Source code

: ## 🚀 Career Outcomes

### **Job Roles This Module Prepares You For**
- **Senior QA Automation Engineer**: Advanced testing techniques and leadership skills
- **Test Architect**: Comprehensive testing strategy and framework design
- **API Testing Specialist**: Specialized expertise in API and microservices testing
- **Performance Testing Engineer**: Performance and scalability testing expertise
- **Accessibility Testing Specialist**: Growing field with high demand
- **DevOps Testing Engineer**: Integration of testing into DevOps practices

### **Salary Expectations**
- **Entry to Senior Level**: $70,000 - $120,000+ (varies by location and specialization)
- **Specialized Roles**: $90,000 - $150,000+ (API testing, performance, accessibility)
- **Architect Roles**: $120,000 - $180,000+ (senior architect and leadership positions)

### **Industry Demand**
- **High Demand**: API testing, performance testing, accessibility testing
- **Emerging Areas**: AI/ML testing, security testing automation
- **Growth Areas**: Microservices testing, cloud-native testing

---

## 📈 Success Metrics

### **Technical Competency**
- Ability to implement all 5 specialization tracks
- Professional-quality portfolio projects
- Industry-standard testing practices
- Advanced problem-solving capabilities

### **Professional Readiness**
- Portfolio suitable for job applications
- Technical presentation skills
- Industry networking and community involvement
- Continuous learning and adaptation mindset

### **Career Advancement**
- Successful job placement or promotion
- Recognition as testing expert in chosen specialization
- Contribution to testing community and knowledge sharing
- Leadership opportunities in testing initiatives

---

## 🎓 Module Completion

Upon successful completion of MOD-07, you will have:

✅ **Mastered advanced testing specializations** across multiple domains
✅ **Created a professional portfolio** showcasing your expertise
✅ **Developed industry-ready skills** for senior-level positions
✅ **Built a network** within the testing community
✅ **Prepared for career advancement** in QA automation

+---+

Where does the word "Areas" occur in the data? Copy every line that has it.

**RESPONSE TO THE EXERCISE:**
- **Emerging Areas**: AI/ML testing, security testing automation
- **Growth Areas**: Microservices testing, cloud-native testing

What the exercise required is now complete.